Nel luglio del 2015 il CEO di Accenture, Pierre Nanterne, annunciava la morte del Performance Management tradizionale: ovvero il “classico” processo con un colloquio una tantum nel corso dell’anno, magari esteso e incrementato da limitati, episodici e ritualizzati incontri di setting, o di avanzamento, fra capo e collaboratore, “giocati” nel campo di una scheda articolata su diversi elementi (obiettivi, competenze ecc.).
Sicuramente l’annuncio della fine del Performance Management “tradizionale/classico” può definirsi un po’ troppo prematuro e “organizzativamente” avventato, nel senso che sottostimava il valore che all’organizzazione, e alle persone che ne fanno parte, questo strumento, quando correttamente pensato ed utilizzato, può dare.

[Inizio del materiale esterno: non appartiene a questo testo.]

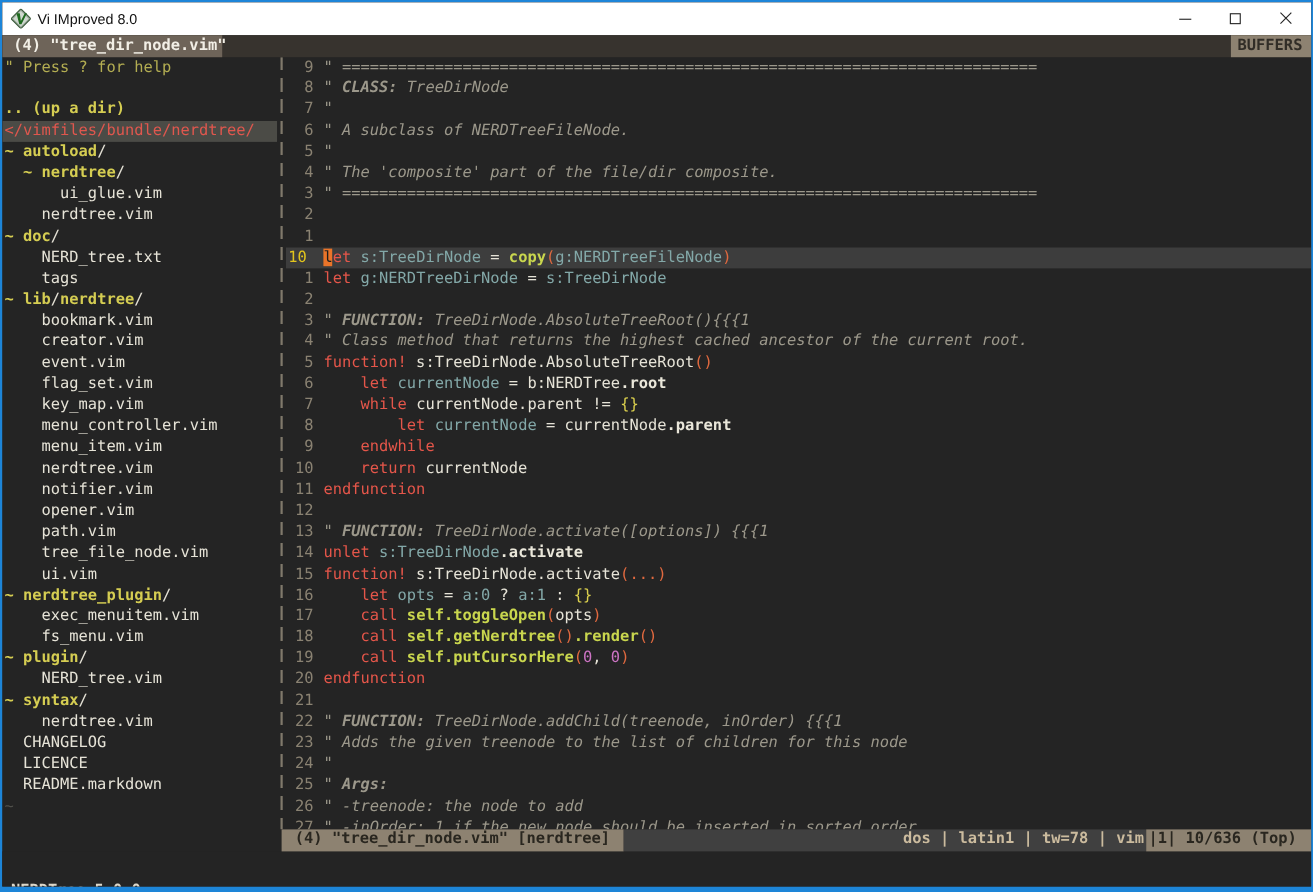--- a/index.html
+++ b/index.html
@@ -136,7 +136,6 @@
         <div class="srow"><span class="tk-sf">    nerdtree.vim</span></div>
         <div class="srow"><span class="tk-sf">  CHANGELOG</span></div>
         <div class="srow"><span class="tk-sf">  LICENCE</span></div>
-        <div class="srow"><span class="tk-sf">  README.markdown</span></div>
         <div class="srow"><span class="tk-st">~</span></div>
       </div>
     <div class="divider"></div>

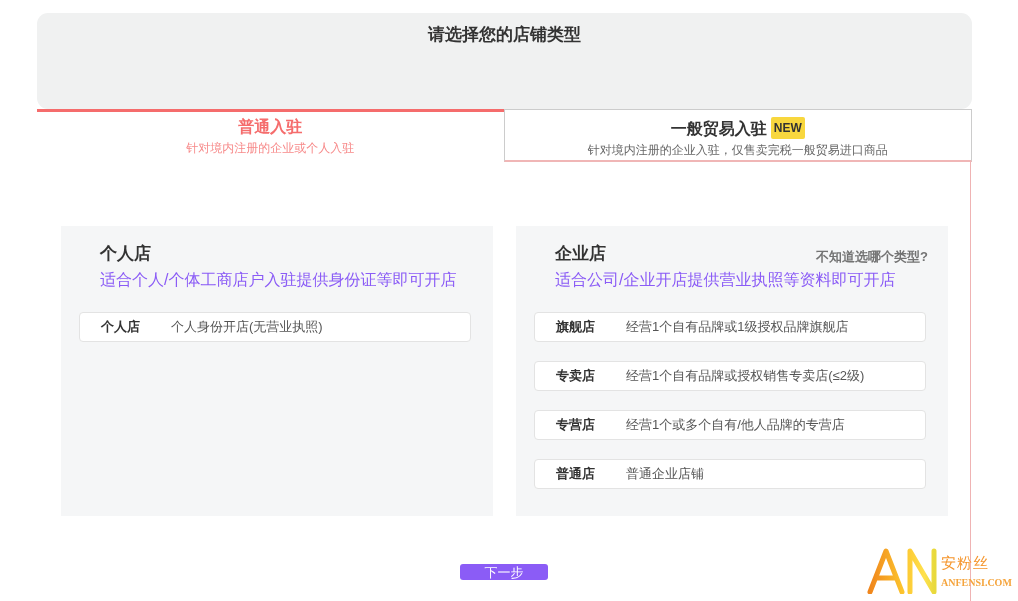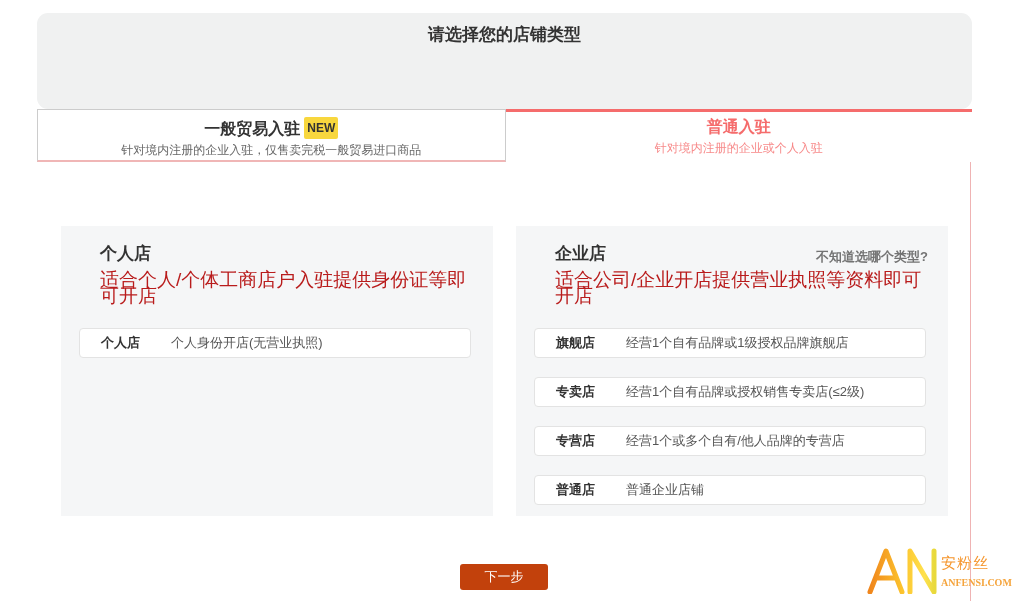--- a/index.html
+++ b/index.html
@@ -64,13 +64,13 @@
   </div>
 
   <div class="tabs">
+    <div class="tab tab-normal">
+      <div class="tab-title">普通入驻</div>
+      <div class="tab-sub">针对境内注册的企业或个人入驻</div>
+    </div>
     <div class="tab tab-trade">
       <div class="tab-title"><span>一般贸易入驻</span><span class="badge">NEW</span></div>
       <div class="tab-sub">针对境内注册的企业入驻，仅售卖完税一般贸易进口商品</div>
-    </div>
-    <div class="tab tab-normal">
-      <div class="tab-title">普通入驻</div>
-      <div class="tab-sub">针对境内注册的企业或个人入驻</div>
     </div>
   </div>
 

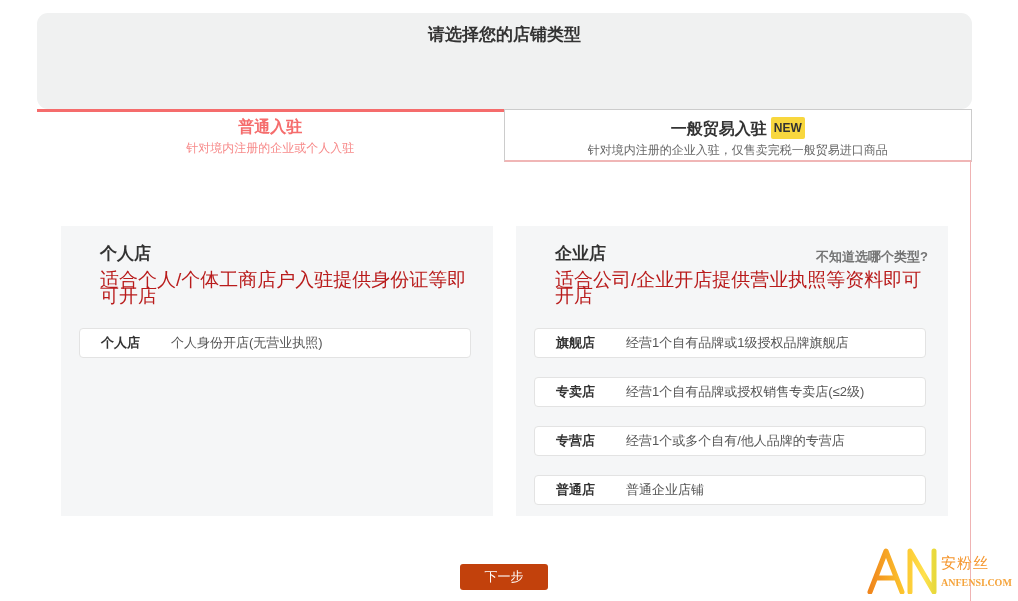--- a/index.html
+++ b/index.html
@@ -33,7 +33,7 @@
   .card-enterprise { left:516px; }
   .card-head { margin-left:21px; }
   .card-title { font-size:17px; font-weight:bold; color:#333; line-height:20px; }
-  .card-sub { font-size:19px; color:#b91c1c; margin-top:8px; line-height:16px; }
+  .card-sub { font-size:16px; color:#8b5cf6; margin-top:8px; line-height:16px; }
   .help-link { position:absolute; right:20px; top:22px; font-size:13px; color:#737373;
                font-weight:bold; cursor:pointer; text-decoration:none; }
   .options { margin-top:24px; }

Tuttavia questo annuncio, e più ancora l’evento organizzativo a esso correlato, insieme ai risultati del 2019 Global Performance Management Study di Mercer che mostrano come solo il 2% delle aziende, nel mondo, ritenga che il proprio processo di performance management generi un alto valore organizzativo, indica con assoluta certezza una cosa: il complessivo processo di gestione delle performance delle risorse umane aziendali deve essere ripensato.
Ripensarlo soprattutto alla luce di tutti quegli avvenimenti e – forse – conseguenti apprendimenti organizzativi che il business e le persone hanno conosciuto a partire dal 2020 e che brevemente e in maniera “brutalmente” riduttiva possiamo chiamare pandemia.
La domanda allora è: come ripensarlo?
Il continuous feedback a supporto del Performance Management
La letteratura organizzativa e l’esperienza sul campo ci indicano che il cuore del problema stia nel fatto che adottare solo sistemi di performance management di tipo classico/tradizionale porta a focalizzarsi quasi esclusivamente sull’analisi della performance passata, invece di fornire i riscontri, il supporto, le “risorse” e l’orientamento necessari a migliorare la performance nel futuro.
Alla luce di ciò, per creare una migliore strategia aziendale di gestione delle performance delle proprie risorse umane diventa fondamentale integrare, rendere complementari, far convivere fianco a fianco e sinergicamente il proprio sistema di performance management di tipo classico/tradizionale e il processo di continuous feedback.
Per continuous feedback si intende una strategia di gestione delle risorse umane volta ad incoraggiare, facilitare e ottimizzare lo scambio di feedback su base continuativa sia fra responsabile e collaboratore sia, in una logica peer-to-peer, fra colleghi.
L’adozione di un approccio di continuous feedback permette il conseguimento dei seguenti benefici.
Guida la crescita delle risorse umane aziendali
Infatti implementare un sistema di continuous feedback facilita lo svolgimento di conversazioni regolari e ricorrenti.
Fornisce un confronto di tipo “real time”
Grazie ad interazioni aperte e sincere e a indicazioni concretamente operative in quanto calate nel contesto reale di confronto quotidiano, il continuous feedback aiuta a indirizzare criticità e a rimuovere barriere prima che queste divengano problemi minaccianti il successo di gruppi, team, progetti, processi e dell’intera azienda.
Facilita la creazione di relazioni organizzative più “vere”
Il feedback richiede “vulnerabilità” sia da parte della persona che lo dà, sia da parte di chi lo riceve. Il “mittente” del feedback deve avere il coraggio di condividere, fare partecipe l’altro delle proprie osservazioni e considerazioni, laddove il “destinatario” deve essere aperto ad ascoltare le opinioni di qualcun altro sulle proprie performance, i propri comportamenti. Però è precisamente questa “area di vulnerabilità condivisa” che genera sicurezza psicologica, ovvero il convincimento che un individuo non sarà “punito” per le proprie idee, domande, limiti o errori e questo perciò aiuta a creare relazioni organizzative più “vere” nel contesto lavorativo.